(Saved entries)
--*--

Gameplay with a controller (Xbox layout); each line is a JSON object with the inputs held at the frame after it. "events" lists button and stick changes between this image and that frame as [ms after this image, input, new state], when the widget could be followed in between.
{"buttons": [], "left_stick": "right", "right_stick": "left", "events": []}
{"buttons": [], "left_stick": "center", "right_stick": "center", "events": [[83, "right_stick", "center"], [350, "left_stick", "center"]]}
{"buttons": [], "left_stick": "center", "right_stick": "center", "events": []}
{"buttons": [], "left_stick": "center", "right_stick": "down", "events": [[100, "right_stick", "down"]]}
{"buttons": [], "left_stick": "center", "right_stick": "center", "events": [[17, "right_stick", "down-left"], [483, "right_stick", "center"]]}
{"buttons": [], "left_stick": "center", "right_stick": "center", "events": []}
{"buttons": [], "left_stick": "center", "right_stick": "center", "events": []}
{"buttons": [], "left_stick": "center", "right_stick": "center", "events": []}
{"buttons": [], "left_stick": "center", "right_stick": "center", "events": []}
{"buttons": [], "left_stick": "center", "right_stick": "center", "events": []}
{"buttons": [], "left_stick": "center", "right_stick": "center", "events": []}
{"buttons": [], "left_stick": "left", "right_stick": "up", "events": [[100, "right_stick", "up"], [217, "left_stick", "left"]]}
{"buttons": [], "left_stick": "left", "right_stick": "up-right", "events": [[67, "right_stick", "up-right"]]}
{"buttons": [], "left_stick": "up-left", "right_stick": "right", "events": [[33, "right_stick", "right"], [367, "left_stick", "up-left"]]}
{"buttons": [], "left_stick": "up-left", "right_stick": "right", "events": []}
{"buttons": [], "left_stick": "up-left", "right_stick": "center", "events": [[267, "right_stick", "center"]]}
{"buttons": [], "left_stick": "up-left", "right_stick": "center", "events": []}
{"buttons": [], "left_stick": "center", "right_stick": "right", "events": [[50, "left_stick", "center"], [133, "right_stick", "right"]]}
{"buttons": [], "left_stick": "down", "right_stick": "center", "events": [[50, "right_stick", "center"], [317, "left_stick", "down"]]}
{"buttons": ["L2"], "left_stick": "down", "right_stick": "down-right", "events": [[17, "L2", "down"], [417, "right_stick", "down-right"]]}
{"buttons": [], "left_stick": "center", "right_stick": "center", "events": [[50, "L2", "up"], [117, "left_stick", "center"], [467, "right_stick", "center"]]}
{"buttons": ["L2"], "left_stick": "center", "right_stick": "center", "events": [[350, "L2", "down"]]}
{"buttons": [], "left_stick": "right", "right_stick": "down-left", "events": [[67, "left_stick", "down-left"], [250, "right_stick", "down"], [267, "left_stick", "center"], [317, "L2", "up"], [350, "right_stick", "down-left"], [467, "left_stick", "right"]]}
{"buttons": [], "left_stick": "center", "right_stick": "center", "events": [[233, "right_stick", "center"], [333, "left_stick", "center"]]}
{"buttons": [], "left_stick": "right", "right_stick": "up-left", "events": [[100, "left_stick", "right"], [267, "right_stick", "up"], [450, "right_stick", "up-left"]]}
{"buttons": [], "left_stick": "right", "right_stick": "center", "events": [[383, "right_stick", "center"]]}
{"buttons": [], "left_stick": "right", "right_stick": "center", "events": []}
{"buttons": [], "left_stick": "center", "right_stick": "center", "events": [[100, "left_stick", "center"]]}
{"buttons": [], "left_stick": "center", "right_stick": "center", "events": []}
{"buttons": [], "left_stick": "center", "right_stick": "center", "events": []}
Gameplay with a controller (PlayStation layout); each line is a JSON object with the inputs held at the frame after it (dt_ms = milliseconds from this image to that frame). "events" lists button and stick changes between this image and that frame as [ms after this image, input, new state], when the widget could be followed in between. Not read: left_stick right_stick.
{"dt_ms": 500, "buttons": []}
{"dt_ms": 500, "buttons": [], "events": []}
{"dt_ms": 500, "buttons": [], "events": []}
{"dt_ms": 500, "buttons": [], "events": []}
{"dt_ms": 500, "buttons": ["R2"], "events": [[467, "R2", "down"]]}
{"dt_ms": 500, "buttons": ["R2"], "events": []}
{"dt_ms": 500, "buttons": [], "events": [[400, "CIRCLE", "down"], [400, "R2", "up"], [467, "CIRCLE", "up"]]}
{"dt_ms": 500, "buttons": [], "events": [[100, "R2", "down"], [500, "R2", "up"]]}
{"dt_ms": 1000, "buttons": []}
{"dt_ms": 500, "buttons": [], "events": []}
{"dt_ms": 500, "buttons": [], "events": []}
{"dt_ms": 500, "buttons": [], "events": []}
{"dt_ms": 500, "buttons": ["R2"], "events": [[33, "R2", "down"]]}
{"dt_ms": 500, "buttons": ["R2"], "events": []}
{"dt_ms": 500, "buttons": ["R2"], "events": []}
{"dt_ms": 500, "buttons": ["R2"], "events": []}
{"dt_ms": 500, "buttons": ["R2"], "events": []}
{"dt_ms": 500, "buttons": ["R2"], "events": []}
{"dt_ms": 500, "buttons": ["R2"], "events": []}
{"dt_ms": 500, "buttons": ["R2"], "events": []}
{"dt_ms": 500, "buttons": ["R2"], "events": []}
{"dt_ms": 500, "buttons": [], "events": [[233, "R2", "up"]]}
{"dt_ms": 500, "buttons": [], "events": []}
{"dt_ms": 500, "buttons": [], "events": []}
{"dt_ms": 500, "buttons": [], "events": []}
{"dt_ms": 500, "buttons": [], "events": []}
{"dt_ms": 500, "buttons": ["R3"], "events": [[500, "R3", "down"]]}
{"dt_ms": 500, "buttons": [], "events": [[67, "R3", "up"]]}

--*--

Prompt:
Print out all the entries above exactly.

Solution:
Gameplay with a controller (Xbox layout); each line is a JSON object with the inputs held at the frame after it. "events" lists button and stick changes between this image and that frame as [ms after this image, input, new state], when the widget could be followed in between.
{"buttons": [], "left_stick": "right", "right_stick": "left", "events": []}
{"buttons": [], "left_stick": "center", "right_stick": "center", "events": [[83, "right_stick", "center"], [350, "left_stick", "center"]]}
{"buttons": [], "left_stick": "center", "right_stick": "center", "events": []}
{"buttons": [], "left_stick": "center", "right_stick": "down", "events": [[100, "right_stick", "down"]]}
{"buttons": [], "left_stick": "center", "right_stick": "center", "events": [[17, "right_stick", "down-left"], [483, "right_stick", "center"]]}
{"buttons": [], "left_stick": "center", "right_stick": "center", "events": []}
{"buttons": [], "left_stick": "center", "right_stick": "center", "events": []}
{"buttons": [], "left_stick": "center", "right_stick": "center", "events": []}
{"buttons": [], "left_stick": "center", "right_stick": "center", "events": []}
{"buttons": [], "left_stick": "center", "right_stick": "center", "events": []}
{"buttons": [], "left_stick": "center", "right_stick": "center", "events": []}
{"buttons": [], "left_stick": "left", "right_stick": "up", "events": [[100, "right_stick", "up"], [217, "left_stick", "left"]]}
{"buttons": [], "left_stick": "left", "right_stick": "up-right", "events": [[67, "right_stick", "up-right"]]}
{"buttons": [], "left_stick": "up-left", "right_stick": "right", "events": [[33, "right_stick", "right"], [367, "left_stick", "up-left"]]}
{"buttons": [], "left_stick": "up-left", "right_stick": "right", "events": []}
{"buttons": [], "left_stick": "up-left", "right_stick": "center", "events": [[267, "right_stick", "center"]]}
{"buttons": [], "left_stick": "up-left", "right_stick": "center", "events": []}
{"buttons": [], "left_stick": "center", "right_stick": "right", "events": [[50, "left_stick", "center"], [133, "right_stick", "right"]]}
{"buttons": [], "left_stick": "down", "right_stick": "center", "events": [[50, "right_stick", "center"], [317, "left_stick", "down"]]}
{"buttons": ["L2"], "left_stick": "down", "right_stick": "down-right", "events": [[17, "L2", "down"], [417, "right_stick", "down-right"]]}
{"buttons": [], "left_stick": "center", "right_stick": "center", "events": [[50, "L2", "up"], [117, "left_stick", "center"], [467, "right_stick", "center"]]}
{"buttons": ["L2"], "left_stick": "center", "right_stick": "center", "events": [[350, "L2", "down"]]}
{"buttons": [], "left_stick": "right", "right_stick": "down-left", "events": [[67, "left_stick", "down-left"], [250, "right_stick", "down"], [267, "left_stick", "center"], [317, "L2", "up"], [350, "right_stick", "down-left"], [467, "left_stick", "right"]]}
{"buttons": [], "left_stick": "center", "right_stick": "center", "events": [[233, "right_stick", "center"], [333, "left_stick", "center"]]}
{"buttons": [], "left_stick": "right", "right_stick": "up-left", "events": [[100, "left_stick", "right"], [267, "right_stick", "up"], [450, "right_stick", "up-left"]]}
{"buttons": [], "left_stick": "right", "right_stick": "center", "events": [[383, "right_stick", "center"]]}
{"buttons": [], "left_stick": "right", "right_stick": "center", "events": []}
{"buttons": [], "left_stick": "center", "right_stick": "center", "events": [[100, "left_stick", "center"]]}
{"buttons": [], "left_stick": "center", "right_stick": "center", "events": []}
{"buttons": [], "left_stick": "center", "right_stick": "center", "events": []}
Gameplay with a controller (PlayStation layout); each line is a JSON object with the inputs held at the frame after it (dt_ms = milliseconds from this image to that frame). "events" lists button and stick changes between this image and that frame as [ms after this image, input, new state], when the widget could be followed in between. Not read: left_stick right_stick.
{"dt_ms": 500, "buttons": []}
{"dt_ms": 500, "buttons": [], "events": []}
{"dt_ms": 500, "buttons": [], "events": []}
{"dt_ms": 500, "buttons": [], "events": []}
{"dt_ms": 500, "buttons": ["R2"], "events": [[467, "R2", "down"]]}
{"dt_ms": 500, "buttons": ["R2"], "events": []}
{"dt_ms": 500, "buttons": [], "events": [[400, "CIRCLE", "down"], [400, "R2", "up"], [467, "CIRCLE", "up"]]}
{"dt_ms": 500, "buttons": [], "events": [[100, "R2", "down"], [500, "R2", "up"]]}
{"dt_ms": 1000, "buttons": []}
{"dt_ms": 500, "buttons": [], "events": []}
{"dt_ms": 500, "buttons": [], "events": []}
{"dt_ms": 500, "buttons": [], "events": []}
{"dt_ms": 500, "buttons": ["R2"], "events": [[33, "R2", "down"]]}
{"dt_ms": 500, "buttons": ["R2"], "events": []}
{"dt_ms": 500, "buttons": ["R2"], "events": []}
{"dt_ms": 500, "buttons": ["R2"], "events": []}
{"dt_ms": 500, "buttons": ["R2"], "events": []}
{"dt_ms": 500, "buttons": ["R2"], "events": []}
{"dt_ms": 500, "buttons": ["R2"], "events": []}
{"dt_ms": 500, "buttons": ["R2"], "events": []}
{"dt_ms": 500, "buttons": ["R2"], "events": []}
{"dt_ms": 500, "buttons": [], "events": [[233, "R2", "up"]]}
{"dt_ms": 500, "buttons": [], "events": []}
{"dt_ms": 500, "buttons": [], "events": []}
{"dt_ms": 500, "buttons": [], "events": []}
{"dt_ms": 500, "buttons": [], "events": []}
{"dt_ms": 500, "buttons": ["R3"], "events": [[500, "R3", "down"]]}
{"dt_ms": 500, "buttons": [], "events": [[67, "R3", "up"]]}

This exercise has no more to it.